
      Quand aux vaccins, il aurait fallu d’abord obligé les labos à produire le vaccin obligatoire avant d’avancer. Mais voilà, pas assez cher, pas assez rentable. Et, là encore, c’est ceux qui on un bébé de 4 mois à qui on injecte 11 vaccins et une GROSSE dose d’aluminium qui devraient avoir clairement une voix au chapitre. Je serai ravi d’avoir désormais votre point de vue argumenté…

  • Pascal
    04/11/2017 at 9:19 am

    Bonjour Monsieur Bizeul,
    Voilà, je suis un citadin, jardinier du dimanche (et encore pas tous les dimanche), sans bagage scientifique.
    Donc pour essayer de me faire une idée, entre les bobos écolo anti tout et les marchands de produits je vais voir des personnes un peu au courant des choses. Par exemple, cet ami, producteur (en coteaux de Gironde), travaillant autrefois dans l’industrie pharmaceutique, qui travaille en agriculture raisonnée, et qui n’utilise que 3 gouttes de produit par ci par là, surtout pas plus, car ses enfant habitent à côté.
    Un autre vigneron, avec un bagage scientifique de type 3ème cycle en chimie moléculaire, et qui est tout de suite passé en biodynamie quand il a vu que les molécules des produits de synthèse qu’il utilisait étaient les mêmes que celles présentes dans les gaz de combat dont l’utilisation choque l’opinion mondiale. Le glyphosate n’est pas du tout son ami, alors que le marchand lui a dit que c’était sans danger. Lui aussi est en coteaux – champenois 😉
    Et un 3ème, producteur dans l’Eure, de patates. 4 opérations : 1 – un grand coup de roundup pour préparer mon champ. 2- Je plante les patates. 3 – Quand les patates ont poussé, un grand coup de roundup pour cramer les fanes. 4 – Ramassage des patates, qui seront vendues pour les supermarchés ou les cantines scolaires. Et vu son train de vie, je peux garantir qu’il ne croule pas sous les charges sociales.

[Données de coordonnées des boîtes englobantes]
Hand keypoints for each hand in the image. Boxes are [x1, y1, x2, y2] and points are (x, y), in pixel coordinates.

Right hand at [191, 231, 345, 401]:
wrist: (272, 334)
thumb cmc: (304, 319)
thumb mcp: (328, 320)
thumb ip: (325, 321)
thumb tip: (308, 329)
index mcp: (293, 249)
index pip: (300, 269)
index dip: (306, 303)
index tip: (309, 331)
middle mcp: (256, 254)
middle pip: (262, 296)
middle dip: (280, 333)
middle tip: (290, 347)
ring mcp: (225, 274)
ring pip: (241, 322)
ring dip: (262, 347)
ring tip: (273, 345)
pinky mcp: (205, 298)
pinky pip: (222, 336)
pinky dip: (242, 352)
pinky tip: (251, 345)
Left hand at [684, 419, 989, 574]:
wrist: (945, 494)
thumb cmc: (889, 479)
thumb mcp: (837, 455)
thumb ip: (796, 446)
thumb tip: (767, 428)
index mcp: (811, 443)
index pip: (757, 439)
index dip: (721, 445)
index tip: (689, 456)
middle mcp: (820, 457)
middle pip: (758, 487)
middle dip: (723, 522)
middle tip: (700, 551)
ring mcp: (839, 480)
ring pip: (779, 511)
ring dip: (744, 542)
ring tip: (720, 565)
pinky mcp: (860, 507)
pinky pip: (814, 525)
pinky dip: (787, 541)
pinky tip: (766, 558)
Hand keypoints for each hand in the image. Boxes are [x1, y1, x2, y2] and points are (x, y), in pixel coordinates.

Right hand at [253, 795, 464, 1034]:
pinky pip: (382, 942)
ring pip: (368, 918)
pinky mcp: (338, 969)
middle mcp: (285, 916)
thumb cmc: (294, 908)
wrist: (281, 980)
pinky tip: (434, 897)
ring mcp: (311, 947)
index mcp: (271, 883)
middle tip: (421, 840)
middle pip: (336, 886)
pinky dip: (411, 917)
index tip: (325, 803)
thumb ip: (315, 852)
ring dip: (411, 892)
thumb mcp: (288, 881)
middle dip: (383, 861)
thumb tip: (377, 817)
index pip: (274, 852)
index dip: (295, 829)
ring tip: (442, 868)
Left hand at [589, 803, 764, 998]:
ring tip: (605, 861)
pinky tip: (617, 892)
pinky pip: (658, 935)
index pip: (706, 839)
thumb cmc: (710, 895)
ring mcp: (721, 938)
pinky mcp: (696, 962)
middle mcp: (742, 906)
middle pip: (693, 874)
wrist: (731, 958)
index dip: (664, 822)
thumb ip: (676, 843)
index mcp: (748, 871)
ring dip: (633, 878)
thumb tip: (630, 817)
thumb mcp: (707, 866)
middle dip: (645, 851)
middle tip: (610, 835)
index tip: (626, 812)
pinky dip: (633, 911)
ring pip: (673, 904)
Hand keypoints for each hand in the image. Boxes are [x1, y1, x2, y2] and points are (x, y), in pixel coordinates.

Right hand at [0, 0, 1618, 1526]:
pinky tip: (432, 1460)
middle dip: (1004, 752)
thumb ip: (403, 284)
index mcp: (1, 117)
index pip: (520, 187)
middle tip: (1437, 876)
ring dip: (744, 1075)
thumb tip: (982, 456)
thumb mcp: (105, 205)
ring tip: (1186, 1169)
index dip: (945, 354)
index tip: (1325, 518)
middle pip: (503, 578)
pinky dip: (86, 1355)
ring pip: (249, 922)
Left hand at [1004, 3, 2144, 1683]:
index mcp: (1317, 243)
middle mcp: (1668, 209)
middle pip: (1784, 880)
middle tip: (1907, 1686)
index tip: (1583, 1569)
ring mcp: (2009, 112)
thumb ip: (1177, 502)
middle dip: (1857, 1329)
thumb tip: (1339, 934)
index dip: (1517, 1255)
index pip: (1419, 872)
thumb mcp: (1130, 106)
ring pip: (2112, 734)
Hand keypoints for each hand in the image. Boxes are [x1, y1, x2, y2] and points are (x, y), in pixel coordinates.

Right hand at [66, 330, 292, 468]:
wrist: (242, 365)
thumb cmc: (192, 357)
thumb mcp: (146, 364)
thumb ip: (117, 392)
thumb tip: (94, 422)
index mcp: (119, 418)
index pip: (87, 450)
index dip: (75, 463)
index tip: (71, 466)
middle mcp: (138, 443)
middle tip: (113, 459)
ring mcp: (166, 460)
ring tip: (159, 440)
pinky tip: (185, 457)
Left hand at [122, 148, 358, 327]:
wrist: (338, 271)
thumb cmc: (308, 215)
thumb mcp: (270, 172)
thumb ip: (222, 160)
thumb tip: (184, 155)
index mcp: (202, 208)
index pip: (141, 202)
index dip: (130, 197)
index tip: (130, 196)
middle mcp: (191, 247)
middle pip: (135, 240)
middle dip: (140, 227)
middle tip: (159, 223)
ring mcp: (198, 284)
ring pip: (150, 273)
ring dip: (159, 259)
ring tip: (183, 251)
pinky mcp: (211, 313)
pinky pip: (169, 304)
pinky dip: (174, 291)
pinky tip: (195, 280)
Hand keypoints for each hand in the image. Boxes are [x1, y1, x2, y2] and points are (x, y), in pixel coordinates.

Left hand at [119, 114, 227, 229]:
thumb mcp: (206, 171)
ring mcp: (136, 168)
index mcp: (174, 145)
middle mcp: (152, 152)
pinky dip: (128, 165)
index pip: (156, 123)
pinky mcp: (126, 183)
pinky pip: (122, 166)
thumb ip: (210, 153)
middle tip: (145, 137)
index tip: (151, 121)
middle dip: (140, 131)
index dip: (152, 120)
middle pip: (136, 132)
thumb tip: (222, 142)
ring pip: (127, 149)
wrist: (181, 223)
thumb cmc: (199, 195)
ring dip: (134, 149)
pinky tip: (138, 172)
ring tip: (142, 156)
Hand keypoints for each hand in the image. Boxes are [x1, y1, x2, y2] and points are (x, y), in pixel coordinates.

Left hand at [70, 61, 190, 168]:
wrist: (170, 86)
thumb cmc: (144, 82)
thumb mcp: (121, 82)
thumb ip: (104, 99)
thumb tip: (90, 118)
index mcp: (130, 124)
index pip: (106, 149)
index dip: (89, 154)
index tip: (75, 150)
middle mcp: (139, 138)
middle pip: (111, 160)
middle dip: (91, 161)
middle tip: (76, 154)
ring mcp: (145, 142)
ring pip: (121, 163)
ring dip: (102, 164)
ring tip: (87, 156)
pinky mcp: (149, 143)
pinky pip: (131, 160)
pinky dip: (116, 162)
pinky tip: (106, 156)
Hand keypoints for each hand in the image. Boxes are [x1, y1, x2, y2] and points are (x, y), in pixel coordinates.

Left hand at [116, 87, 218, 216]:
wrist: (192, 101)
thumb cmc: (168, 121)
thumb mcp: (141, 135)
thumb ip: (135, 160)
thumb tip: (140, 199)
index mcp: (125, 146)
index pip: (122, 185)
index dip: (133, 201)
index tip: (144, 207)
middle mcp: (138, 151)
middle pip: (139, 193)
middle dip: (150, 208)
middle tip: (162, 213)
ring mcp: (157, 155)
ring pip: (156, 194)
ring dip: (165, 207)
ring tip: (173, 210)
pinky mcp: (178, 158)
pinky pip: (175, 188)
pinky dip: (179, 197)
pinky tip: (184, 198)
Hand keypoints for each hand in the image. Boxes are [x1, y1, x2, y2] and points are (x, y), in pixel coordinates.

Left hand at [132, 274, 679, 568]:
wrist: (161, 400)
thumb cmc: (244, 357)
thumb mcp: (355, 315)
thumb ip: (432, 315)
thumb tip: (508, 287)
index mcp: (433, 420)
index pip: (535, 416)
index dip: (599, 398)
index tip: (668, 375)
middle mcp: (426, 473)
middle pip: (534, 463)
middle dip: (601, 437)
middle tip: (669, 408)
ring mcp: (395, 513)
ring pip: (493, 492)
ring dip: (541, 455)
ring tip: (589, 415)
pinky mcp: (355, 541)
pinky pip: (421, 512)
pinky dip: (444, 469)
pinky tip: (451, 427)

■ **Consigne**:
Extrayez du texte source, sans rien modifier, le passage qui commence par « Un autre vigneron, avec » et se termine par « les charges sociales. ». Ces enregistrements proviennent d'une autre source.

■ **Corrigé**:
Un autre vigneron, avec un bagage scientifique de type 3ème cycle en chimie moléculaire, et qui est tout de suite passé en biodynamie quand il a vu que les molécules des produits de synthèse qu’il utilisait étaient les mêmes que celles présentes dans les gaz de combat dont l’utilisation choque l’opinion mondiale. Le glyphosate n’est pas du tout son ami, alors que le marchand lui a dit que c’était sans danger. Lui aussi est en coteaux – champenois 😉
    Et un 3ème, producteur dans l’Eure, de patates. 4 opérations : 1 – un grand coup de roundup pour préparer mon champ. 2- Je plante les patates. 3 – Quand les patates ont poussé, un grand coup de roundup pour cramer les fanes. 4 – Ramassage des patates, qui seront vendues pour les supermarchés ou les cantines scolaires. Et vu son train de vie, je peux garantir qu’il ne croule pas sous les charges sociales.